Ottenere, nonché interpretare questi dati sull’efficacia e la sicurezza nella fase pre-marketing è molto impegnativo per diversi motivi legati alla rarità delle malattie, ed è per questo che è necessario generare delle solide evidenze post-marketing. La disponibilità e l’utilità delle fonti di dati real-world, inoltre, variano da Paese a Paese: uno studio pubblicato sulla rivista Expert Opinion on Drug Safety ha fornito una descrizione dettagliata delle risorse di questo tipo disponibili in Italia.

“La raccolta di dati pre-marketing avviene in popolazioni selezionate e ha determinati limiti di tempo: non può quindi registrare gli eventi a lungo termine o quelli più rari; e questo è ancora più vero per i farmaci orfani”, spiega Gianluca Trifirò, Professore Associato di Farmacologia del Dipartimento di Scienze biomediche, odontoiatriche e delle immagini morfologiche e funzionali dell’Università di Messina, autore dello studio. A quali fonti, quindi, è possibile attingere? “Non c’è un unico strumento, ma il pilastro per la valutazione della sicurezza dei farmaci, inclusi quelli orfani, è il flusso di dati che proviene dalla segnalazione spontanea delle reazioni avverse, spesso disponibile per intere città e Regioni. Ci sono poi i registri di patologia e i registri farmaco-specifici come quelli dell’AIFA, questi ultimi utilizzati prevalentemente ai fini della rimborsabilità di quei farmaci di nuova introduzione che prevedono managed entry agreements. Per tale motivo, queste fonti dati non sono strumenti idonei a fare valutazioni post-marketing sulla sicurezza dei farmaci, sebbene abbiano il potenziale per diventarlo”, prosegue il prof. Trifirò.

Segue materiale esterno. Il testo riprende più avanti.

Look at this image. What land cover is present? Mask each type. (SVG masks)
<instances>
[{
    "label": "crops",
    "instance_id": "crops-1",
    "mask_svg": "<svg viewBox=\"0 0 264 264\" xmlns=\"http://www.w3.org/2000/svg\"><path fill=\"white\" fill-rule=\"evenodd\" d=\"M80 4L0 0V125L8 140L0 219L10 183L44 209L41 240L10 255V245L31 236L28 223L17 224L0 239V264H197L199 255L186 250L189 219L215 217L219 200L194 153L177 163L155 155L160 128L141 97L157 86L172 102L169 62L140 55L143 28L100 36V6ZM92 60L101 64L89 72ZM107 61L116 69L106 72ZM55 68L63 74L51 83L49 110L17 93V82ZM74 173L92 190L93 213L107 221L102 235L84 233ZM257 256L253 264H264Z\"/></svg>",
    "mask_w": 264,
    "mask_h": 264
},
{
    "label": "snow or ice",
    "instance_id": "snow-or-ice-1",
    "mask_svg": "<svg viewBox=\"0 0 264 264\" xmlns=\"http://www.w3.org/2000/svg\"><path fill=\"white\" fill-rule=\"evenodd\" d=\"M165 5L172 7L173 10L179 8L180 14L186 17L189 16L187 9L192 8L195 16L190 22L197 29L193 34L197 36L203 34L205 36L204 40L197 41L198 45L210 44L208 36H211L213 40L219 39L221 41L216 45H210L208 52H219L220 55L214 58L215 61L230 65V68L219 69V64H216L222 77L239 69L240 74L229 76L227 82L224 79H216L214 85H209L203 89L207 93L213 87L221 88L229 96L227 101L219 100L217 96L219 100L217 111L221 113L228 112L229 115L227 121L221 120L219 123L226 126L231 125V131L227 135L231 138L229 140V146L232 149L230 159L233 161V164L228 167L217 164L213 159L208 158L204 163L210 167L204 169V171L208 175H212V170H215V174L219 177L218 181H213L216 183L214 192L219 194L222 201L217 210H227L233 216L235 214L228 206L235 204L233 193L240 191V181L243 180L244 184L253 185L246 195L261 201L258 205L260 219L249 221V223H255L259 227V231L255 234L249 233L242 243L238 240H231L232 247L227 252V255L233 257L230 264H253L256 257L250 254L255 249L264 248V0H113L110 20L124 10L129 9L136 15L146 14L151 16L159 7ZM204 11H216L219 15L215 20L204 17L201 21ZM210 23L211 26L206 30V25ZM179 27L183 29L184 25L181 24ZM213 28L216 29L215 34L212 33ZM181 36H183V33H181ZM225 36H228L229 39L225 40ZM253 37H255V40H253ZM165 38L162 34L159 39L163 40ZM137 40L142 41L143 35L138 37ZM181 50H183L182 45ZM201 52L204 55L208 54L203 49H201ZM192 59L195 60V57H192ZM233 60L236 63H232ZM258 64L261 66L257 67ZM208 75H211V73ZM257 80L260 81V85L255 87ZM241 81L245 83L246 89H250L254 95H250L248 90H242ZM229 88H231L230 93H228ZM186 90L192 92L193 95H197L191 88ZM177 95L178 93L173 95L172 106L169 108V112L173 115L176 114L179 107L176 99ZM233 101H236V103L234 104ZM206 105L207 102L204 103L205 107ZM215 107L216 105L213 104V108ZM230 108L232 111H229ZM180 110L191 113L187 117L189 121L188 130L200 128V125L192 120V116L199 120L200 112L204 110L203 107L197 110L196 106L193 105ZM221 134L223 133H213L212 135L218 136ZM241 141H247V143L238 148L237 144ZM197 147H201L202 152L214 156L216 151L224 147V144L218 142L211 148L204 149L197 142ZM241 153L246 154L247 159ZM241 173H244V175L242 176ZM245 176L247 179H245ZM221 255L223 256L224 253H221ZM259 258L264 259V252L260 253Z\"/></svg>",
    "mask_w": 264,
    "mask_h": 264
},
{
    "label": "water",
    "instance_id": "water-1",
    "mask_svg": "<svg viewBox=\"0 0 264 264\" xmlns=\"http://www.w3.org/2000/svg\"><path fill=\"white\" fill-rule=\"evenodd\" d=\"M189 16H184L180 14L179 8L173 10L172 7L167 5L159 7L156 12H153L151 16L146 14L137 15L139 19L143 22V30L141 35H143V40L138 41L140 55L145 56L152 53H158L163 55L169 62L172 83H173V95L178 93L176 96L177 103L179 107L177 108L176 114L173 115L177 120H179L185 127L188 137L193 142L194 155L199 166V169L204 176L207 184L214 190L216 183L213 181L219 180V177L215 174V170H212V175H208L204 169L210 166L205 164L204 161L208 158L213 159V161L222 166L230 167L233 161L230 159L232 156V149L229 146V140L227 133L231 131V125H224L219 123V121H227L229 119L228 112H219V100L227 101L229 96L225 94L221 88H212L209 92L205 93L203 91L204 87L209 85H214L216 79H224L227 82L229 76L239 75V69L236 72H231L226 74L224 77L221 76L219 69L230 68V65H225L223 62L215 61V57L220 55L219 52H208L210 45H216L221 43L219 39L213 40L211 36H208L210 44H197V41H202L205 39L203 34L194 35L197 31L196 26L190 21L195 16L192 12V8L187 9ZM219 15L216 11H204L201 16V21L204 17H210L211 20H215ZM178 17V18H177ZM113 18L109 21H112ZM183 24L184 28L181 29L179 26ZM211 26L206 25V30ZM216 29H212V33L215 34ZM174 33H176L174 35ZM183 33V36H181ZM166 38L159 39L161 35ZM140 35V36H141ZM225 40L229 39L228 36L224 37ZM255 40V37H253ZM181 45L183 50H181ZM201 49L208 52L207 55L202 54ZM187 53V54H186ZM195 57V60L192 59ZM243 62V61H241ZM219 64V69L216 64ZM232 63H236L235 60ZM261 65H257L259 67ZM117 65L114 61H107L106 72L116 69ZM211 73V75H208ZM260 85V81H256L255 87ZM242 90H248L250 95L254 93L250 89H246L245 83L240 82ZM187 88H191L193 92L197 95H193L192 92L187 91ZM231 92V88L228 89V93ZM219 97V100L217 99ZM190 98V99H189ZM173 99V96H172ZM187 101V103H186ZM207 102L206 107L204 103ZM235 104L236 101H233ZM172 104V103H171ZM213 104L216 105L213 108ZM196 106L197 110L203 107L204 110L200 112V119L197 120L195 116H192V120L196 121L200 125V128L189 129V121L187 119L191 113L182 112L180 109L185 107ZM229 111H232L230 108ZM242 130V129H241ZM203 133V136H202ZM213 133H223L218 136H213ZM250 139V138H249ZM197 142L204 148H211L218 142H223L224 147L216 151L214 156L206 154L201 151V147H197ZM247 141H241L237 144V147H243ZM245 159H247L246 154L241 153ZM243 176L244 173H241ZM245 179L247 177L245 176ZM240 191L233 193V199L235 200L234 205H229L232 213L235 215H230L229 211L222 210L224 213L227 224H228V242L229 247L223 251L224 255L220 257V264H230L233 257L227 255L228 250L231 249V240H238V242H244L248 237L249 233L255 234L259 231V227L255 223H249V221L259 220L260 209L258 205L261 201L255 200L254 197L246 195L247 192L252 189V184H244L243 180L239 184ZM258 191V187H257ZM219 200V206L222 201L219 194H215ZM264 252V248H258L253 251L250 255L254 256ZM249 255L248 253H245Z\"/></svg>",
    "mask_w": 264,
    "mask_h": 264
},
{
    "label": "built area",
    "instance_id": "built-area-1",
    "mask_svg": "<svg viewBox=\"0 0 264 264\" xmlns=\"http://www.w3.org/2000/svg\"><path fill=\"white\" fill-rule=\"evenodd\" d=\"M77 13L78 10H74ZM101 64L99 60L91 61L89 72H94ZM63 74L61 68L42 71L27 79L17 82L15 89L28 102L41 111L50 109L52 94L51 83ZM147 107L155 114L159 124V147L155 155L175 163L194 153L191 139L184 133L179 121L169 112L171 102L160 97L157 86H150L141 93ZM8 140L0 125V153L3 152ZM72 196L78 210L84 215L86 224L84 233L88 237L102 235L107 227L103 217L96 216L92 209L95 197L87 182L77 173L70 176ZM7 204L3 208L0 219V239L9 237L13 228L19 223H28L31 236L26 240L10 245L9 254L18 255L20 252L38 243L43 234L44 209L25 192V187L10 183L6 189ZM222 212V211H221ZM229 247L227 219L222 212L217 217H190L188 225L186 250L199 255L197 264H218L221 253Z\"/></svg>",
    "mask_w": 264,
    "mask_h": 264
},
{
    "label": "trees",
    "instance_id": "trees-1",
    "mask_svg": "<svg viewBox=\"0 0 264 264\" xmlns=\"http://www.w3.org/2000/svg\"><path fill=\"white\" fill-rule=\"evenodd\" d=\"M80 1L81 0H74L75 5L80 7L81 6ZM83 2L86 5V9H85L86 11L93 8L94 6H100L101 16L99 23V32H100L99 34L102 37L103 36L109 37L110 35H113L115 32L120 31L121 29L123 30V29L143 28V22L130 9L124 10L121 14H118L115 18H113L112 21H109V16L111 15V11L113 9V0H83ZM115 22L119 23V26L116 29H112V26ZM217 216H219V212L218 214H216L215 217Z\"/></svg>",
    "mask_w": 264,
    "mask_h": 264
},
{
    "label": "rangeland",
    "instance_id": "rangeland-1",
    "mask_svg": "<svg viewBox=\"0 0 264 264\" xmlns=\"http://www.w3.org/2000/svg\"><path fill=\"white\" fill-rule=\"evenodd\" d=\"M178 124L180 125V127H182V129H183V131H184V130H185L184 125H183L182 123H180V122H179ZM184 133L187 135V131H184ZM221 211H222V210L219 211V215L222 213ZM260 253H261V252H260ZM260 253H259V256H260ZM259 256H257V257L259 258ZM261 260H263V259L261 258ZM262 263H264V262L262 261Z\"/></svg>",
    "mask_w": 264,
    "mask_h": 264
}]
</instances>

Infine, possono essere utilizzate altre banche dati, come i record elettronici sanitari (che includono le cartelle cliniche informatizzate) e gli archivi elettronici dei medici di medicina generale e dei pediatri di libera scelta, dall’analisi delle quali sarebbe possibile studiare, ad esempio, il percorso dei pazienti affetti da malattie rare per arrivare alla diagnosi. Anche le informazioni contenute nelle banche dati amministrative, come quelle generate dalle Regioni e dalle ASL ai fini della rimborsabilità delle prestazioni sanitarie erogate, possono essere strumenti rilevanti per il monitoraggio dell’utilizzo di farmaci orfani tra le persone affette da malattie rare.

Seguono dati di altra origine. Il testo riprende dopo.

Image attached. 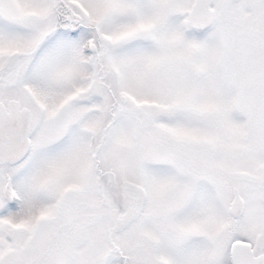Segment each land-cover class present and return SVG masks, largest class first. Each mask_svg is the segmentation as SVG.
<instances>
[{
	"label": "snow or ice",
	"instance_id": "obj_1",
	"mask_svg": "<svg viewBox=\"0 0 264 264\" xmlns=\"http://www.w3.org/2000/svg\"><path fill=\"white\" fill-rule=\"evenodd\" d=\"M0 264H264V0H0Z\"/></svg>",
	"mask_w": 264,
	"mask_h": 264
}]
</instances>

Nonostante il loro notevole potenziale per le valutazioni scientifiche, tutte queste risorse in Italia sono poco utilizzate a fini regolatori. Cosa si potrebbe fare, dunque, per migliorare l’accesso ai dati? “Occorrerebbe far dialogare queste fonti mettendo in rete le banche dati delle diverse Regioni, ed integrando le informazioni disponibili nelle varie tipologie di fonti dati, sempre rispettando le normative sulla privacy. Molte malattie rare, però, non hanno un codice di esenzione, e questo è sicuramente un limite importante per la loro identificazione nelle fonti dati”, conclude Trifirò.

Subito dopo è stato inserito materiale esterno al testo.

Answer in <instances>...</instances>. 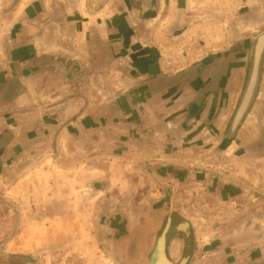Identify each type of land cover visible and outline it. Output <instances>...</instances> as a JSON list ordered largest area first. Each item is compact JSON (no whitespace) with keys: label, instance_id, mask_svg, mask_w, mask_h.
<instances>
[{"label":"crops","instance_id":"obj_1","mask_svg":"<svg viewBox=\"0 0 264 264\" xmlns=\"http://www.w3.org/2000/svg\"><path fill=\"white\" fill-rule=\"evenodd\" d=\"M251 3L252 0H0V176H5L17 156H22L20 163L38 164L41 159L43 164V154L50 151V161L62 175L75 180L81 175L89 184L94 182L100 196L115 195L116 209L109 210L108 202L103 204L105 218L108 213L132 214L141 208H147L146 213H156L139 228L147 230L143 236L147 240L136 245L132 259L123 260L125 264H150L171 213L167 256L173 262L172 254L181 249L182 261L189 264L194 249L189 242L195 224L187 221L184 214L189 206L197 207L205 200L201 199L202 192L198 193L201 189H193L188 183L186 154L182 153L200 139L207 144L205 148L216 145L221 150H232L241 140L246 152H242L244 161L239 163L264 164V154L253 155L246 147L259 137L247 125L263 99L264 81L254 107L230 143L227 134L247 81L253 41L264 33V29L257 32L251 41L246 38L240 42L238 38L239 43L229 48L240 33L236 13L249 12L243 17L249 20ZM221 4H230L231 13L221 8L218 11ZM257 18L261 22L262 16ZM251 24L244 21V30L248 32ZM160 37L165 40L160 41ZM243 43L248 46V55L241 59L246 63L242 70L236 68L239 59L233 48ZM237 50L241 54L242 49ZM171 52H179L176 62L180 66L166 72L167 67H173ZM235 89L237 97L230 92ZM205 96L207 102L203 105ZM225 100L227 108L230 101L233 103L229 118L220 113ZM215 128L220 135L212 136ZM111 160L123 166L129 180L134 177L138 181L143 175L147 187L138 183L136 188L122 189L118 183L111 188V182L121 180L122 174L105 169L104 164ZM97 164L99 177L93 180L92 169ZM58 175L59 172L52 174L53 182ZM261 175L259 179L264 184V172ZM173 176L180 177L179 183ZM9 189L10 193L16 190ZM240 195L236 192L235 200ZM124 197L131 198L128 210L121 202ZM164 213L169 214L163 217ZM129 217V229L144 219ZM252 219L243 223L241 231L249 246L259 243V248L252 246L259 250L244 264H264V256L255 259L264 253L263 224ZM237 246L232 247L234 251Z\"/></svg>","mask_w":264,"mask_h":264},{"label":"rangeland","instance_id":"obj_2","mask_svg":"<svg viewBox=\"0 0 264 264\" xmlns=\"http://www.w3.org/2000/svg\"><path fill=\"white\" fill-rule=\"evenodd\" d=\"M229 5H218V11L221 8L230 14ZM249 7H252L247 17L249 20L243 19L249 12L236 13L235 23L240 33L231 41L229 48L239 43L236 39L241 38L240 42H245L246 38L250 40L257 32L264 29V0H252ZM258 16H262L261 22ZM166 19L165 15L164 21ZM244 21L252 22L248 32L244 30L245 27L243 28ZM159 40L163 41L165 38L160 37ZM175 45L177 44L173 46ZM238 48L242 49L241 54ZM233 49L235 57L239 59V66L236 68L245 69L246 63L241 59L247 57L248 46L243 43L241 47ZM171 53L173 67H167L166 72H173L180 66L176 62L179 59V52ZM237 90L230 92L236 95ZM262 95L263 99L256 105L247 125L255 132L254 135L258 136L264 131V89ZM235 101L236 99L234 104ZM231 103L232 101L228 103L227 108L226 100L224 102L223 111H220L224 118H229ZM213 131L212 136L220 135L218 128ZM240 141L232 150L231 148L221 150L216 145L213 148H205L207 144L200 139L192 146L198 148L197 151L188 147L190 149L187 148L188 150L185 149L182 153L186 154L184 164L187 165L188 183L192 184L190 186L193 189H201L198 193L202 192L204 198L202 196L201 199L205 200L204 203L198 202L197 207L189 206L184 214L187 221L195 224L194 234L189 242L194 246L189 264H233L234 261L244 264L245 260L257 255L259 249L257 251L254 249L259 248V243L252 245L255 247L249 246L242 235L244 232L242 233L241 226L248 221V218H255L257 224H263L261 228L264 234V184L259 179L262 176L261 172H264V164L248 161L239 163L244 161L242 152H246ZM31 152L34 155L35 151L31 150ZM43 155L44 158L40 156L43 158V164L41 159L38 160L40 162L38 164L20 163L22 158L19 157L22 156L19 155L18 160L8 165L5 176H0V264H15L14 258H28L29 262L35 264H125L123 260L132 259L136 245L141 240L142 244L147 240L143 239L147 230L139 228H143L148 216L156 213H146L147 208H141L132 214L118 213L121 217L115 213H108V217L105 218L103 204L108 202L111 206L109 210L116 209L117 198L113 197L115 195L109 198L100 196L96 192L98 188L94 182L89 184L81 175L77 176L76 180L62 175V172L57 171V166L52 165L50 151ZM99 167L98 164L93 165V180L99 177ZM104 167L111 174L122 173L121 180L115 179L111 182V188L115 189L118 183L122 189L136 188L138 183L142 188L148 185L143 175L138 181L134 177L129 180L131 177L123 171V166L113 160L104 164ZM58 172L59 175L53 182L52 174ZM196 176L198 181L195 180ZM40 177L43 178L42 181L38 180ZM179 180V176L174 178L175 183H179ZM53 183L56 185L55 188ZM9 187L16 190L10 193ZM236 192L243 194V197L240 195V199L235 200ZM212 194L218 195L219 198ZM130 199L121 198V202L125 205L124 209H129L126 206L129 205L127 201L130 202ZM168 214L164 213L163 217ZM127 216H130L129 219L131 217L144 219L129 229L126 227ZM255 231L258 234V231ZM235 245L239 246L234 251L232 247ZM262 248L264 249V244L261 245ZM262 254L254 258L258 261L264 256V253ZM172 257L173 262L179 264L184 258V251L177 249L176 255L172 254ZM134 264H147V262L135 261Z\"/></svg>","mask_w":264,"mask_h":264},{"label":"water","instance_id":"obj_3","mask_svg":"<svg viewBox=\"0 0 264 264\" xmlns=\"http://www.w3.org/2000/svg\"><path fill=\"white\" fill-rule=\"evenodd\" d=\"M264 57V33L259 35L253 41V47L250 57V65L247 76V81L243 94L239 103V106L235 112V115L231 121L228 129V142H232L245 119L251 111L253 102L258 94L259 83L262 74V63ZM172 213L170 214L163 230L161 231L155 250L151 256L150 264H174L167 256V244L171 235ZM27 264V263H26ZM179 264H186V261H182Z\"/></svg>","mask_w":264,"mask_h":264},{"label":"flooded vegetation","instance_id":"obj_4","mask_svg":"<svg viewBox=\"0 0 264 264\" xmlns=\"http://www.w3.org/2000/svg\"><path fill=\"white\" fill-rule=\"evenodd\" d=\"M263 81H264V57H263V63H262V74H261V79H260V83H259L258 94H259V91L261 93V87H262ZM209 84L212 86L211 82ZM209 84H208V86H209ZM207 94H210V93H205V95H207ZM211 94H213V92H211ZM200 95H202V92H200ZM207 97L208 96L204 97V100L202 101V104L207 102ZM257 97H259V95L256 96V98H255V100L253 102V105H252L253 107H254V105L256 103V100L258 99ZM240 100H241V98H240ZM240 100L238 101V104H237V106L235 108L236 110H237V108L239 106ZM234 115L232 116V119H233ZM232 119H231V121H232ZM246 147H248L252 151L253 155H257L258 156V155L264 154V131L262 132V134L259 135L258 140L254 141L252 144H250L249 146H246ZM14 261H15V264H26V263L27 264H35L33 262H29L30 260L28 258H23V259L14 258Z\"/></svg>","mask_w":264,"mask_h":264}]
</instances>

La creazione di un’infrastruttura di dati sanitari informatizzati e integrati dalle varie sorgenti a livello nazionale, adattate per rispondere sia alla ricerca che ai requisiti normativi, è quindi necessaria per fornire informazioni clinicamente utili anche sui farmaci orfani. Questo è l’obiettivo del progetto INSPIRE (IN Search of early clinical and molecular Predictors of diagnosis and treatment response In patients with Rare Endocrine disorders: retrospective analysis on large healthcare database network and translational cohort studies), appena finanziato dal Ministero dell’Istruzione, dell’Università e della Ricerca (MIUR) nell’ambito dei progettti PRIN (Progetti di Rilevante Interesse Nazionale), e che sarà coordinato dal prof. Trifirò in collaborazione con i gruppi accademici di endocrinologia delle Università Sapienza di Roma, Napoli e Milano.